Ce sont ces « histoires inouïes » et inédites que les éditions Fata Morgana publient grâce à Catherine Gide et avec une postface de Pierre Masson sous le titre Histoire de Pierrette. Il est toujours jubilatoire de découvrir des textes inédits, quelques soixante ans après la mort de leur auteur. Même si l'Histoire de Pierrette n'est pas une pièce essentielle dans l'œuvre d'André Gide, elle s'imbrique parfaitement dans la géographie gidienne.
D'un point de vue littéraire, ces pages appartiennent aux annexes du Journal. Peut-être pour alimenter d'autres œuvres comme le suggère Pierre Masson. Un mois plus tôt, Gide notait de la même manière dans le Journal des Faux monnayeurs l'épisode du « gosse en train de subtiliser un livre » :
« Avait-il eu l'intention de réserver pour un même usage les pages relatives à Pierrette Adam, en ne les intégrant pas à son Journal ? On ne peut l'exclure. En tout cas, elles trouveront un écho en la personne de La Pérouse, vieillard marqué par la maladie de la persécution, qui, tout comme elle, détient un revolver chargé dans sa chambre. »
D'un point de vue littéraire toujours, la composition dément l'affirmation de Gide selon laquelle il s'agit uniquement de « notes éparses ». Et même s'il semble inachevé, le récit se termine de façon assez significative sur un épisode qui renvoie au début de l'histoire, tout en suggérant de possibles prolongements dramatiques : une technique toute gidienne du point final en « bouclage ».
Une fin conforme à cette observation du Journal des Faux monnayeurs : « […] les fins précipitées me plaisent [...] l'imagination jaillit d'autant plus haut que l'extrémité du conduit se fait plus étroite, etc... », et à cette autre pratique gidienne qui consiste à abandonner un récit lorsqu'il ne l'intéresse plus.

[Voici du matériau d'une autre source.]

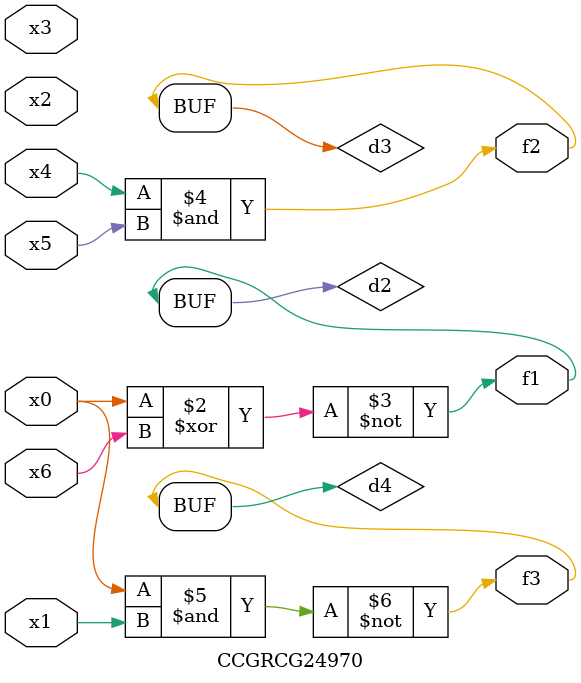
<source format=v>
module CCGRCG24970(
	input x0, x1, x2, x3, x4, x5, x6,
	output f1, f2, f3
);

	wire d1, d2, d3, d4;

	nor (d1, x0);
	xnor (d2, x0, x6);
	and (d3, x4, x5);
	nand (d4, x0, x1);
	assign f1 = d2;
	assign f2 = d3;
	assign f3 = d4;
endmodule

</source>
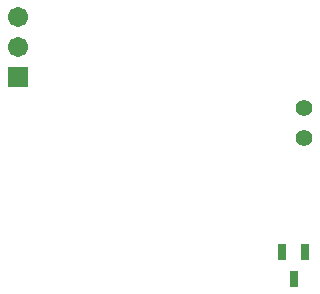
<source format=gts>
G04*
G04 #@! TF.GenerationSoftware,Altium Limited,Altium Designer,21.8.1 (53)*
G04*
G04 Layer_Color=8388736*
%FSLAX25Y25*%
%MOIN*%
G70*
G04*
G04 #@! TF.SameCoordinates,ED125225-5C5F-433F-9D6F-92EC8C22B427*
G04*
G04*
G04 #@! TF.FilePolarity,Negative*
G04*
G01*
G75*
%ADD14R,0.03162X0.05328*%
%ADD15C,0.05524*%
%ADD16R,0.06706X0.06706*%
%ADD17C,0.06706*%
D14*
X103740Y104429D02*
D03*
X96260D02*
D03*
X100000Y95571D02*
D03*
D15*
X103500Y152500D02*
D03*
Y142500D02*
D03*
D16*
X8000Y163000D02*
D03*
D17*
Y173000D02*
D03*
Y183000D02*
D03*
M02*

</source>
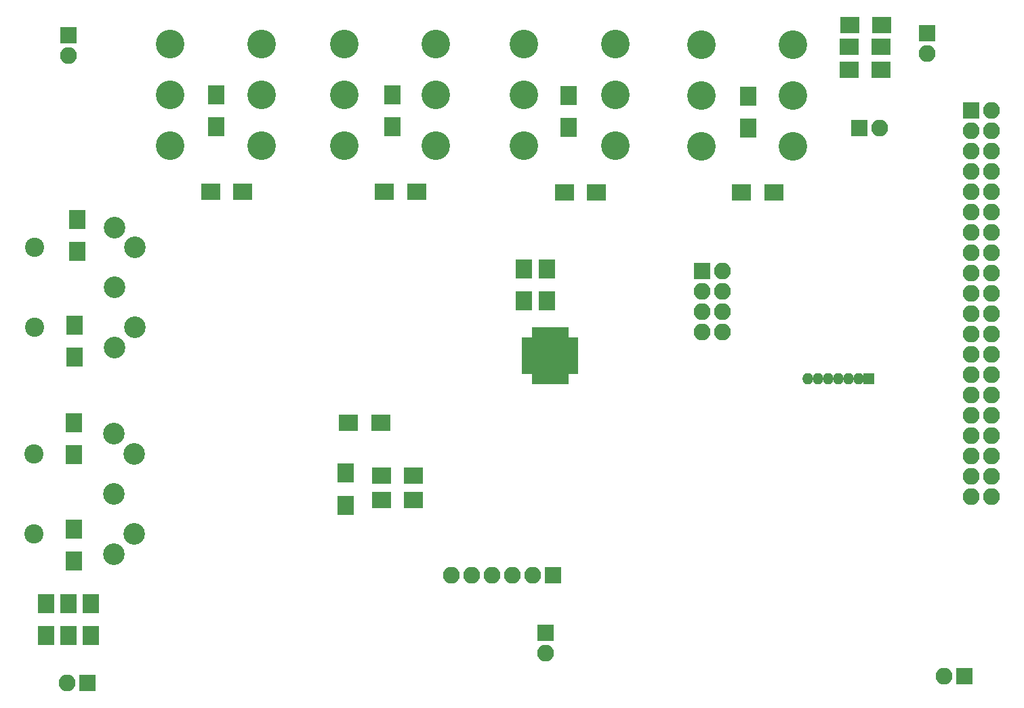
<source format=gbs>
G04 #@! TF.GenerationSoftware,KiCad,Pcbnew,(5.1.2)-2*
G04 #@! TF.CreationDate,2020-05-21T23:00:36-04:00*
G04 #@! TF.ProjectId,MidiControllerPCB,4d696469-436f-46e7-9472-6f6c6c657250,rev?*
G04 #@! TF.SameCoordinates,Original*
G04 #@! TF.FileFunction,Soldermask,Bot*
G04 #@! TF.FilePolarity,Negative*
%FSLAX46Y46*%
G04 Gerber Fmt 4.6, Leading zero omitted, Abs format (unit mm)*
G04 Created by KiCad (PCBNEW (5.1.2)-2) date 2020-05-21 23:00:36*
%MOMM*%
%LPD*%
G04 APERTURE LIST*
%ADD10C,2.400000*%
%ADD11C,2.700000*%
%ADD12R,1.400000X0.770000*%
%ADD13R,0.770000X1.400000*%
%ADD14R,1.462500X1.462500*%
%ADD15R,2.100000X2.100000*%
%ADD16O,2.100000X2.100000*%
%ADD17R,2.100000X2.400000*%
%ADD18R,2.400000X2.100000*%
%ADD19C,3.575000*%
%ADD20R,2.400000X2.000000*%
%ADD21R,2.000000X2.400000*%
%ADD22O,1.400000X1.400000*%
%ADD23R,1.400000X1.400000*%
G04 APERTURE END LIST*
D10*
X99700000Y-111400000D03*
D11*
X112200000Y-121400000D03*
X109700000Y-123900000D03*
X109700000Y-116400000D03*
X109700000Y-108900000D03*
D10*
X99700000Y-121400000D03*
D11*
X112200000Y-111400000D03*
D12*
X161318750Y-101081250D03*
X161318750Y-100431250D03*
X161318750Y-99781250D03*
X161318750Y-99131250D03*
X161318750Y-98481250D03*
X161318750Y-97831250D03*
X161318750Y-97181250D03*
D13*
X162218750Y-96281250D03*
X162868750Y-96281250D03*
X163518750Y-96281250D03*
X164168750Y-96281250D03*
X164818750Y-96281250D03*
X165468750Y-96281250D03*
X166118750Y-96281250D03*
D12*
X167018750Y-97181250D03*
X167018750Y-97831250D03*
X167018750Y-98481250D03*
X167018750Y-99131250D03*
X167018750Y-99781250D03*
X167018750Y-100431250D03*
X167018750Y-101081250D03*
D13*
X166118750Y-101981250D03*
X165468750Y-101981250D03*
X164818750Y-101981250D03*
X164168750Y-101981250D03*
X163518750Y-101981250D03*
X162868750Y-101981250D03*
X162218750Y-101981250D03*
D14*
X165762500Y-97537500D03*
X165762500Y-98600000D03*
X165762500Y-99662500D03*
X165762500Y-100725000D03*
X164700000Y-97537500D03*
X164700000Y-98600000D03*
X164700000Y-99662500D03*
X164700000Y-100725000D03*
X163637500Y-97537500D03*
X163637500Y-98600000D03*
X163637500Y-99662500D03*
X163637500Y-100725000D03*
X162575000Y-97537500D03*
X162575000Y-98600000D03*
X162575000Y-99662500D03*
X162575000Y-100725000D03*
D15*
X183160000Y-88520000D03*
D16*
X185700000Y-88520000D03*
X183160000Y-91060000D03*
X185700000Y-91060000D03*
X183160000Y-93600000D03*
X185700000Y-93600000D03*
X183160000Y-96140000D03*
X185700000Y-96140000D03*
D15*
X211300000Y-58800000D03*
D16*
X211300000Y-61340000D03*
D15*
X104000000Y-59100000D03*
D16*
X104000000Y-61640000D03*
D15*
X215900000Y-139200000D03*
D16*
X213360000Y-139200000D03*
D15*
X163600000Y-133800000D03*
D16*
X163600000Y-136340000D03*
D15*
X106400000Y-140000000D03*
D16*
X103860000Y-140000000D03*
D17*
X163800000Y-88300000D03*
X163800000Y-92300000D03*
X160900000Y-88300000D03*
X160900000Y-92300000D03*
D18*
X143000000Y-107500000D03*
X139000000Y-107500000D03*
D17*
X138600000Y-117800000D03*
X138600000Y-113800000D03*
D18*
X205500000Y-63400000D03*
X201500000Y-63400000D03*
X201560000Y-60505000D03*
X205560000Y-60505000D03*
D17*
X104700000Y-107500000D03*
X104700000Y-111500000D03*
X104700000Y-120800000D03*
X104700000Y-124800000D03*
X105100000Y-82100000D03*
X105100000Y-86100000D03*
X104800000Y-95300000D03*
X104800000Y-99300000D03*
X101200000Y-134100000D03*
X101200000Y-130100000D03*
X104000000Y-130100000D03*
X104000000Y-134100000D03*
X122500000Y-66500000D03*
X122500000Y-70500000D03*
D18*
X125800000Y-78600000D03*
X121800000Y-78600000D03*
D17*
X188900000Y-70700000D03*
X188900000Y-66700000D03*
D18*
X192100000Y-78700000D03*
X188100000Y-78700000D03*
D17*
X144500000Y-70500000D03*
X144500000Y-66500000D03*
D18*
X147500000Y-78600000D03*
X143500000Y-78600000D03*
D17*
X166500000Y-70600000D03*
X166500000Y-66600000D03*
D18*
X170000000Y-78700000D03*
X166000000Y-78700000D03*
D15*
X164500000Y-126600000D03*
D16*
X161960000Y-126600000D03*
X159420000Y-126600000D03*
X156880000Y-126600000D03*
X154340000Y-126600000D03*
X151800000Y-126600000D03*
D15*
X216800000Y-68500000D03*
D16*
X219340000Y-68500000D03*
X216800000Y-71040000D03*
X219340000Y-71040000D03*
X216800000Y-73580000D03*
X219340000Y-73580000D03*
X216800000Y-76120000D03*
X219340000Y-76120000D03*
X216800000Y-78660000D03*
X219340000Y-78660000D03*
X216800000Y-81200000D03*
X219340000Y-81200000D03*
X216800000Y-83740000D03*
X219340000Y-83740000D03*
X216800000Y-86280000D03*
X219340000Y-86280000D03*
X216800000Y-88820000D03*
X219340000Y-88820000D03*
X216800000Y-91360000D03*
X219340000Y-91360000D03*
X216800000Y-93900000D03*
X219340000Y-93900000D03*
X216800000Y-96440000D03*
X219340000Y-96440000D03*
X216800000Y-98980000D03*
X219340000Y-98980000D03*
X216800000Y-101520000D03*
X219340000Y-101520000D03*
X216800000Y-104060000D03*
X219340000Y-104060000D03*
X216800000Y-106600000D03*
X219340000Y-106600000D03*
X216800000Y-109140000D03*
X219340000Y-109140000D03*
X216800000Y-111680000D03*
X219340000Y-111680000D03*
X216800000Y-114220000D03*
X219340000Y-114220000D03*
X216800000Y-116760000D03*
X219340000Y-116760000D03*
D19*
X149930000Y-66544900D03*
X138500000Y-66545000D03*
X149930000Y-72894900D03*
X149930000Y-60186100D03*
X138500000Y-60186200D03*
X138500000Y-72895000D03*
X172330000Y-66544900D03*
X160900000Y-66545000D03*
X172330000Y-72894900D03*
X172330000Y-60186100D03*
X160900000Y-60186200D03*
X160900000Y-72895000D03*
D10*
X99800000Y-85600000D03*
D11*
X112300000Y-95600000D03*
X109800000Y-98100000D03*
X109800000Y-90600000D03*
X109800000Y-83100000D03*
D10*
X99800000Y-95600000D03*
D11*
X112300000Y-85600000D03*
D19*
X128130000Y-66544900D03*
X116700000Y-66545000D03*
X128130000Y-72894900D03*
X128130000Y-60186100D03*
X116700000Y-60186200D03*
X116700000Y-72895000D03*
X194530000Y-66644900D03*
X183100000Y-66645000D03*
X194530000Y-72994900D03*
X194530000Y-60286100D03*
X183100000Y-60286200D03*
X183100000Y-72995000D03*
D15*
X202800000Y-70700000D03*
D16*
X205340000Y-70700000D03*
D20*
X147100000Y-114100000D03*
X143100000Y-114100000D03*
X147100000Y-117200000D03*
X143100000Y-117200000D03*
X201600000Y-57800000D03*
X205600000Y-57800000D03*
D21*
X106800000Y-130100000D03*
X106800000Y-134100000D03*
D22*
X196380000Y-102000000D03*
X197650000Y-102000000D03*
X198920000Y-102000000D03*
X200190000Y-102000000D03*
X201460000Y-102000000D03*
X202730000Y-102000000D03*
D23*
X204000000Y-102000000D03*
M02*

</source>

Une autre note de la Petite Dame, du 20 février 1922, explique peut-être ce désintérêt : « Pierrette est toujours là comme une épave; un désespoir morne a remplacé la folie; son service est quasi nul, mais nous sommes habitués. » Si comme le montre fort bien Pierre Masson, Gide a toujours été intéressé par la folie, il faut encore ajouter que toutes les folies ne sont pas intéressantes. Ou dans le cas des persécutés, vite répétitives.
Un désintérêt littéraire mais non pas humain car cette Histoire de Pierrette montre aussi le Gide toujours préoccupé des autres, angélique et patient, à l'écoute. Celui qu'on a fait passer pour l'égotiste type est un « alterophile » : celui qui sait muscler ses œuvres, sa morale et sa vie grâce à autrui.